+++ Exercise data +++

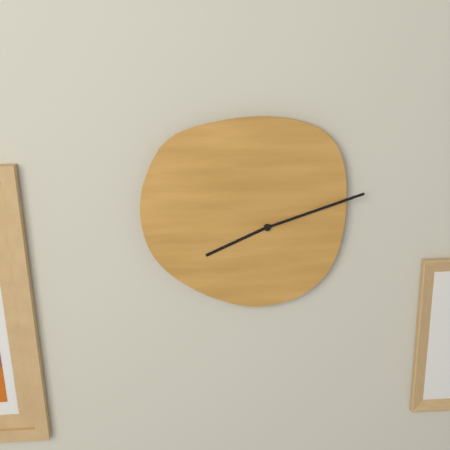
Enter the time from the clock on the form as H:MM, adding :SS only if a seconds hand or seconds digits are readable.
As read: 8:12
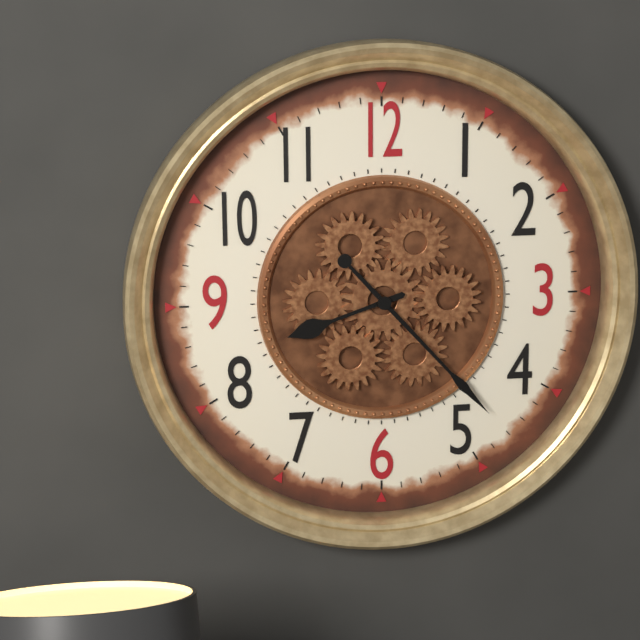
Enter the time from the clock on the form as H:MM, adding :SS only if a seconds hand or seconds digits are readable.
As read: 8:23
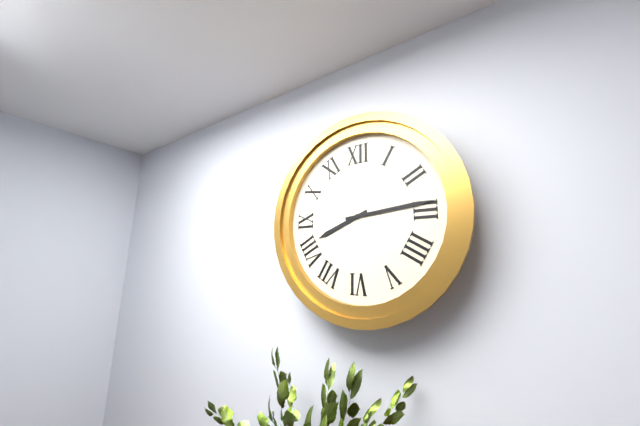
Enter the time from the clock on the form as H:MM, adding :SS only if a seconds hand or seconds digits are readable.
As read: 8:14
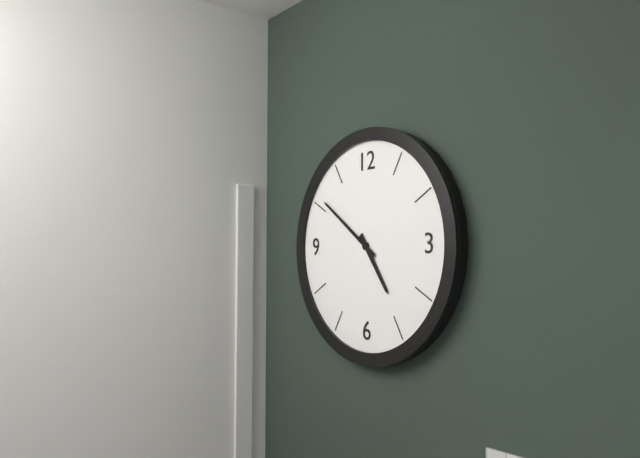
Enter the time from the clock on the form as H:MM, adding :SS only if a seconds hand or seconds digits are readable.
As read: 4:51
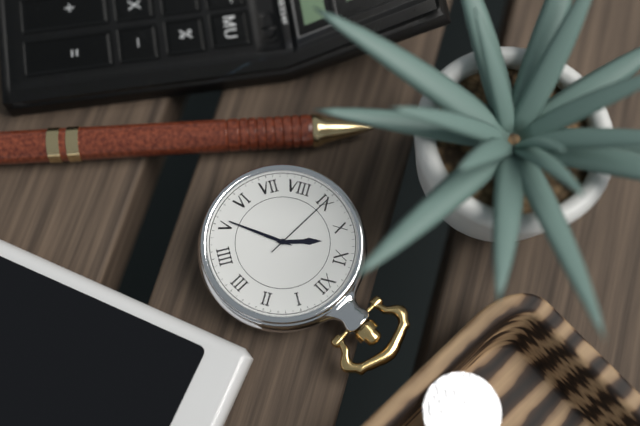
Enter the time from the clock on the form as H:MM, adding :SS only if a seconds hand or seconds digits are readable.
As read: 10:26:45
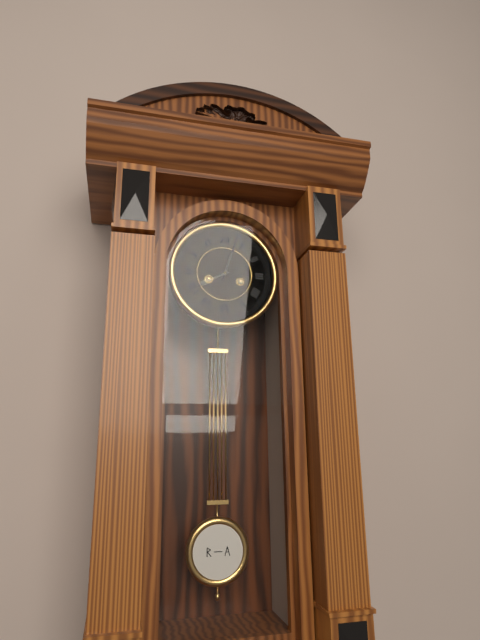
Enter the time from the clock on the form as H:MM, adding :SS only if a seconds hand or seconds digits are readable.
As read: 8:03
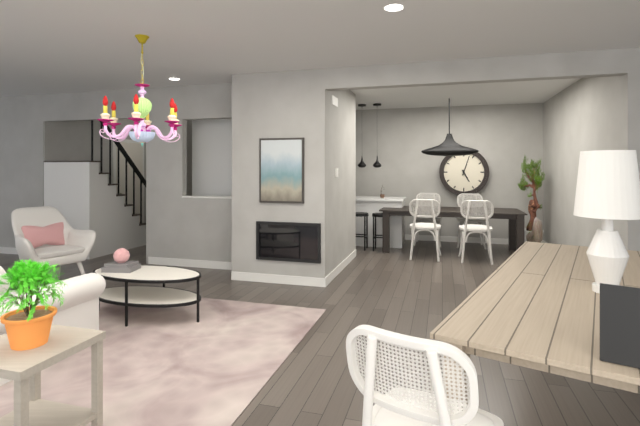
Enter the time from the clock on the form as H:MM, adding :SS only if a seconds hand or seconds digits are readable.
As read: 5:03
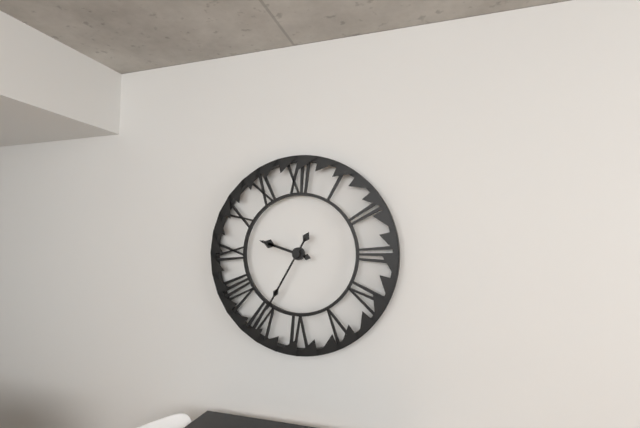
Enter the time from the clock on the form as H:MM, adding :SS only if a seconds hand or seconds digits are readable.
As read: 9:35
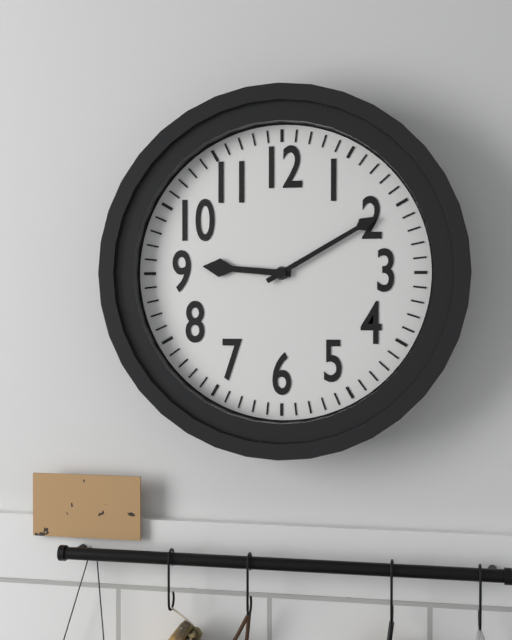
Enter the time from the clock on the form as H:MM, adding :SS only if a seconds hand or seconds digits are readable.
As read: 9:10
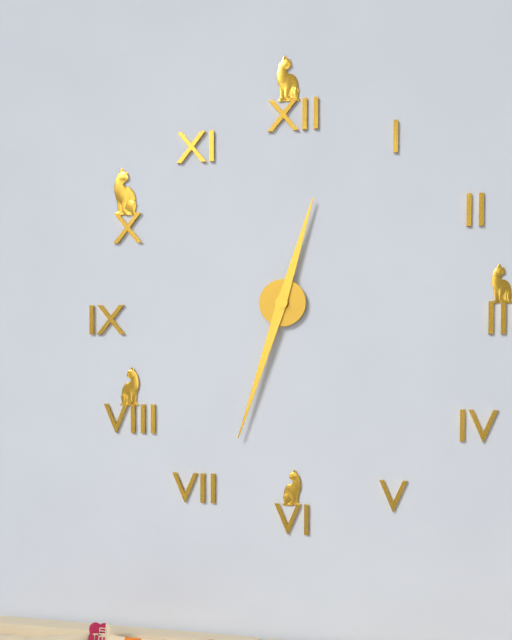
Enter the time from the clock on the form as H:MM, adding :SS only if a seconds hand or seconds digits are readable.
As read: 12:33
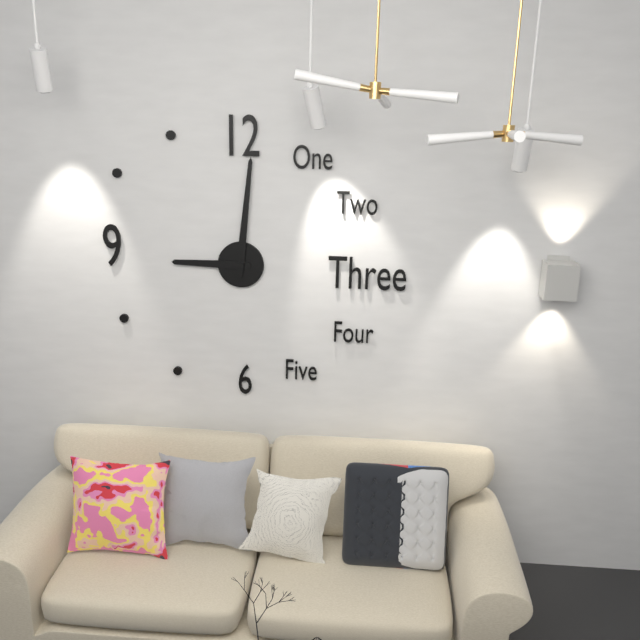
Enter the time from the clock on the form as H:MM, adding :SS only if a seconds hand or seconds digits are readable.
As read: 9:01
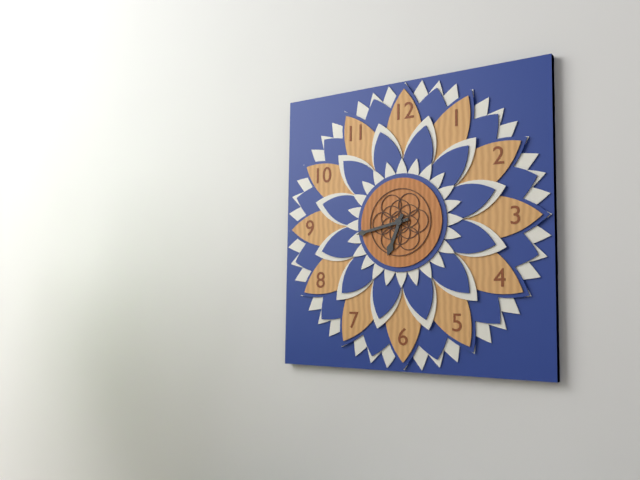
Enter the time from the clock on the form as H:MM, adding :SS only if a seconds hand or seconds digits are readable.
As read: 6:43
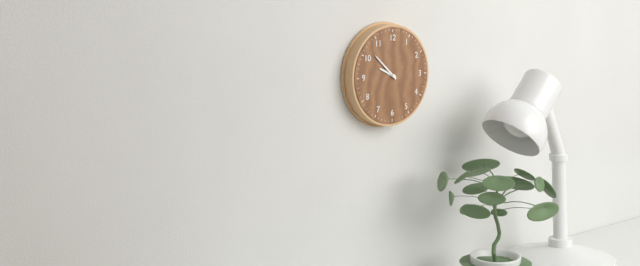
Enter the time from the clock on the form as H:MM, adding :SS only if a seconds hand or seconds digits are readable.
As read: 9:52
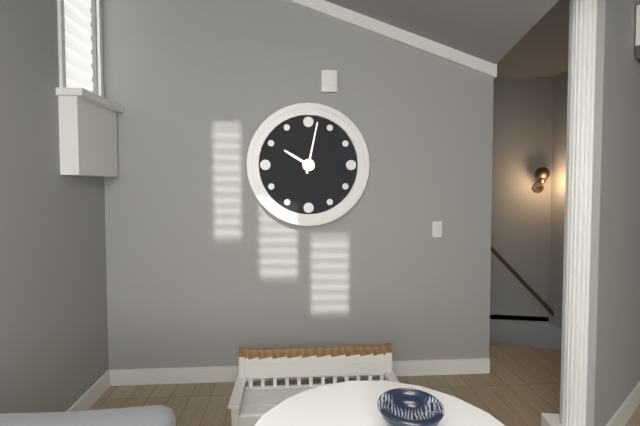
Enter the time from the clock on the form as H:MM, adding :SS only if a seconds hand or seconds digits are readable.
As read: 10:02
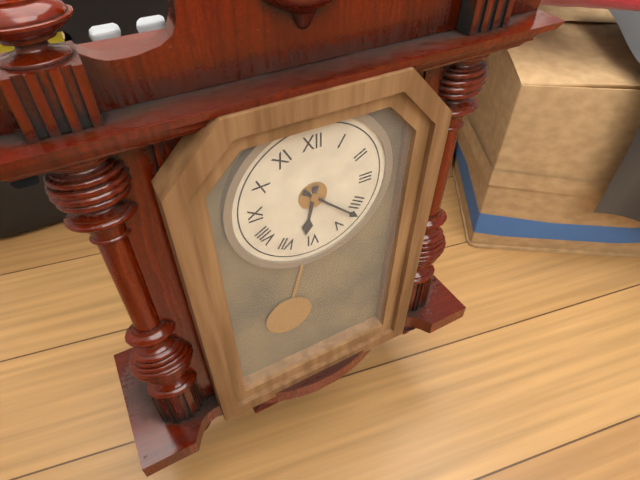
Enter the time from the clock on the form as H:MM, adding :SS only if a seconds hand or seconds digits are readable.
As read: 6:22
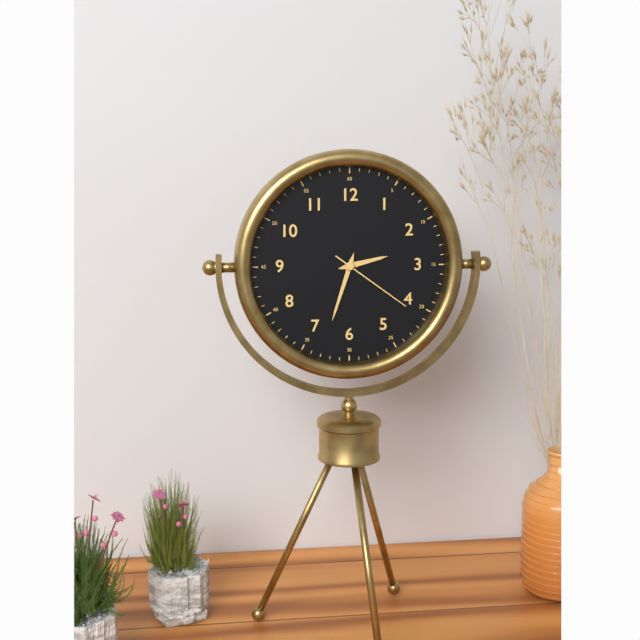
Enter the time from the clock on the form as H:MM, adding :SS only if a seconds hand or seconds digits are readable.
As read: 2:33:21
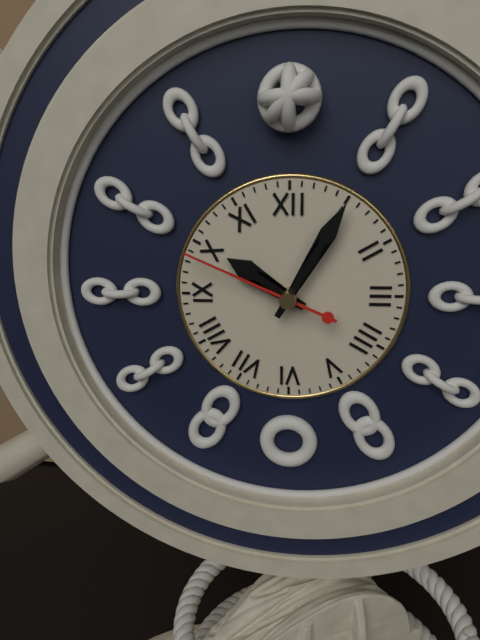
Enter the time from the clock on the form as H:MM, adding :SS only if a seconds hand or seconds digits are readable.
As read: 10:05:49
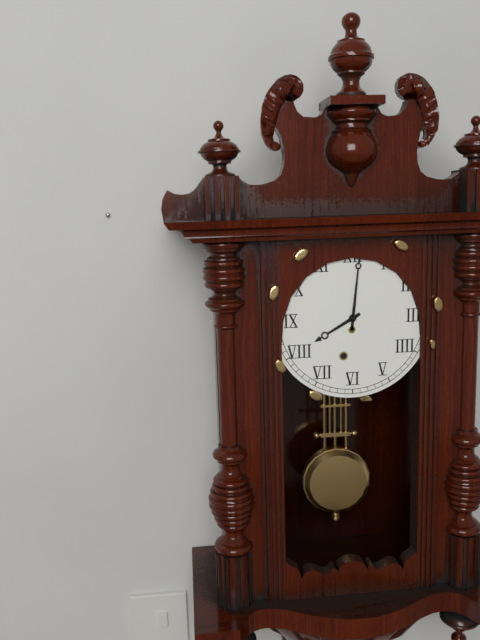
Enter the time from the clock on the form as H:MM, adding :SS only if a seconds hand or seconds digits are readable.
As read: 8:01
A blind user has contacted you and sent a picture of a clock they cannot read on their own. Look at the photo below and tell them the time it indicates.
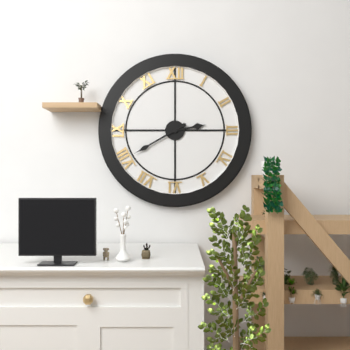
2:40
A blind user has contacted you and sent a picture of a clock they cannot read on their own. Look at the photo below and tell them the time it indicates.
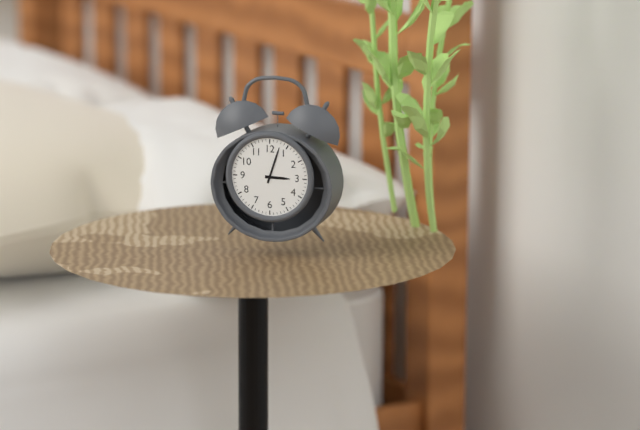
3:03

+++

• **Work to complete**:
Write out the records above word for word, from their start through the line containing "As read: 6:43", and leave the pictures out.

• **Correct answer**:
Enter the time from the clock on the form as H:MM, adding :SS only if a seconds hand or seconds digits are readable.
As read: 8:12
Enter the time from the clock on the form as H:MM, adding :SS only if a seconds hand or seconds digits are readable.
As read: 8:23
Enter the time from the clock on the form as H:MM, adding :SS only if a seconds hand or seconds digits are readable.
As read: 8:14
Enter the time from the clock on the form as H:MM, adding :SS only if a seconds hand or seconds digits are readable.
As read: 4:51
Enter the time from the clock on the form as H:MM, adding :SS only if a seconds hand or seconds digits are readable.
As read: 10:26:45
Enter the time from the clock on the form as H:MM, adding :SS only if a seconds hand or seconds digits are readable.
As read: 8:03
Enter the time from the clock on the form as H:MM, adding :SS only if a seconds hand or seconds digits are readable.
As read: 5:03
Enter the time from the clock on the form as H:MM, adding :SS only if a seconds hand or seconds digits are readable.
As read: 9:35
Enter the time from the clock on the form as H:MM, adding :SS only if a seconds hand or seconds digits are readable.
As read: 9:10
Enter the time from the clock on the form as H:MM, adding :SS only if a seconds hand or seconds digits are readable.
As read: 12:33
Enter the time from the clock on the form as H:MM, adding :SS only if a seconds hand or seconds digits are readable.
As read: 9:01
Enter the time from the clock on the form as H:MM, adding :SS only if a seconds hand or seconds digits are readable.
As read: 6:43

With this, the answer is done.